I am not too sure about the taking money and time to add features to the product already sold part. All products sold are sold with everything already factored in. Nothing is being handed out for free here. Everything is factored in, several times over.
I don't know why people think Apple bringing features to hardware via software next year or next to next year makes people think is gracious of Apple to do. It is how Apple operates, it is what people pay the insane upfront price for. For years of software support, for quality warranty support, for great build quality, etc.
Nothing is being handed out to us just like that.
Coming back, Apple is trying to balance out profitability with revenue generation to the maximum possible extent, what users want or need is secondary. Why am I saying this? They killed Airport line. They could have updated it like everything else. Airport is by far the easiest of routers to work with, and has excellent quality. I love mine. I would pick an Apple Airport again without batting an eyelid. They killed it, and why? Profitability because they thought the numbers aren't helping their bottomline. Same for displays.
When in the past they brought these peripherals to bolster their bottomline and to give users a great ecosystem. Today, they are about selling disposable hardware that people would replace every year or two, maybe three. Displays, Airports, these are what people would keep for a very long time, and that does not help their bottomline. Keeping them would be concerned with users first. That is not the case now, is it? That's all I am saying.
One shouldn't be working with a router. It should be plugged in and forgotten about.
That's why people prefer the free one, which can be replaced for free at any time, that comes from their ISP over the $300-$500 ones with bleeding-edge features that require hardware that isn't even available on Apple devices.
The 'it just works mantra' makes it sound like Apple should be in the market, but most routers 'just work'. It's only when you need to make changes to it that ease of use becomes a question - and at that point, it just works isn't a priority.
As for displays, I don't know. I upgrade my daily driver monitor every year, but I just called it a daily driver, so I am probably not the average consumer. Based on what I see most stores stock for displays I think price, size, and resolution are the most important features for most people. That mentality drives quality down. But, if Apple makes the best display on the market - even if it's priced for a very niche group - people will likely assume 'very best' also applies to the iMac and iPad as well.
Of course, Apple wants product churn. Every company wants us to replace our existing product with the new version.
And some products move too quickly to justify being in the market if you only want to update it every few years. Monitors, printers, scanners, routers, have to be frequently refreshed - and since they can't be subsidized with microtransactions and since Apple can't launch something 5 years ahead of the competition when they are dependent upon market standards it's not an attractive business.
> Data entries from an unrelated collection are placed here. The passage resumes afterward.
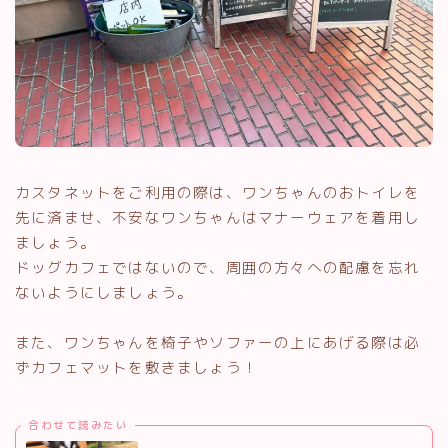
カスタネットをご利用の際は、ワンちゃんのおトイレを
先に済ませ、不安なワンちゃんはマナーウェアを着用し
ましょう。
ドッグカフェではないので、周囲の方々への配慮を忘れ
ないようにしましょう。
また、ワンちゃんを椅子やソファーの上にあげる際は必
ずカフェマットを敷きましょう！
合わせて読みたい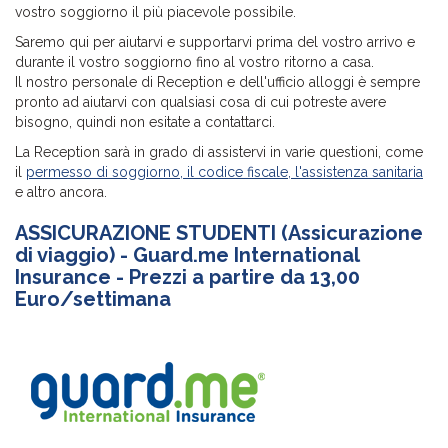
vostro soggiorno il più piacevole possibile.
Saremo qui per aiutarvi e supportarvi prima del vostro arrivo e
durante il vostro soggiorno fino al vostro ritorno a casa.
Il nostro personale di Reception e dell'ufficio alloggi è sempre
pronto ad aiutarvi con qualsiasi cosa di cui potreste avere
bisogno, quindi non esitate a contattarci.
La Reception sarà in grado di assistervi in varie questioni, come
il
permesso di soggiorno, il codice fiscale, l'assistenza sanitaria
e altro ancora.
ASSICURAZIONE STUDENTI (Assicurazione
di viaggio) - Guard.me International
Insurance - Prezzi a partire da 13,00
Euro/settimana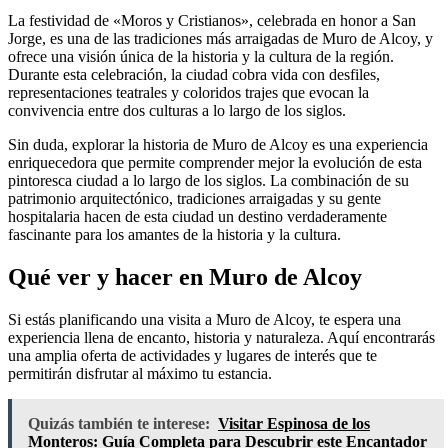
La festividad de «Moros y Cristianos», celebrada en honor a San
Jorge, es una de las tradiciones más arraigadas de Muro de Alcoy, y
ofrece una visión única de la historia y la cultura de la región.
Durante esta celebración, la ciudad cobra vida con desfiles,
representaciones teatrales y coloridos trajes que evocan la
convivencia entre dos culturas a lo largo de los siglos.
Sin duda, explorar la historia de Muro de Alcoy es una experiencia
enriquecedora que permite comprender mejor la evolución de esta
pintoresca ciudad a lo largo de los siglos. La combinación de su
patrimonio arquitectónico, tradiciones arraigadas y su gente
hospitalaria hacen de esta ciudad un destino verdaderamente
fascinante para los amantes de la historia y la cultura.
Qué ver y hacer en Muro de Alcoy
Si estás planificando una visita a Muro de Alcoy, te espera una
experiencia llena de encanto, historia y naturaleza. Aquí encontrarás
una amplia oferta de actividades y lugares de interés que te
permitirán disfrutar al máximo tu estancia.
Quizás también te interese:
Visitar Espinosa de los
Monteros: Guía Completa para Descubrir este Encantador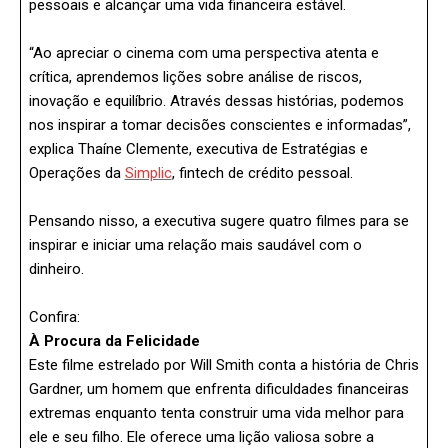
pessoais e alcançar uma vida financeira estável.
“Ao apreciar o cinema com uma perspectiva atenta e
crítica, aprendemos lições sobre análise de riscos,
inovação e equilíbrio. Através dessas histórias, podemos
nos inspirar a tomar decisões conscientes e informadas”,
explica Thaíne Clemente, executiva de Estratégias e
Operações da
Simplic
, fintech de crédito pessoal.
Pensando nisso, a executiva sugere quatro filmes para se
inspirar e iniciar uma relação mais saudável com o
dinheiro.
Confira:
À Procura da Felicidade
Este filme estrelado por Will Smith conta a história de Chris
Gardner, um homem que enfrenta dificuldades financeiras
extremas enquanto tenta construir uma vida melhor para
ele e seu filho. Ele oferece uma lição valiosa sobre a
TV's are the perfect example of this. Being in the TV market sounds awful. You have to make the best product to be taken seriously, and in 6 months someone is going to dethrone you. Meanwhile, you have to spend billions in R&D, which your competitors will likely copy, and then sell the product for near cost just to stay competitive. As soon as you launch a new product someone will target the same thing but cheaper. Great for customers, fine for dedicated businesses, but horrible when it's just an accecssory.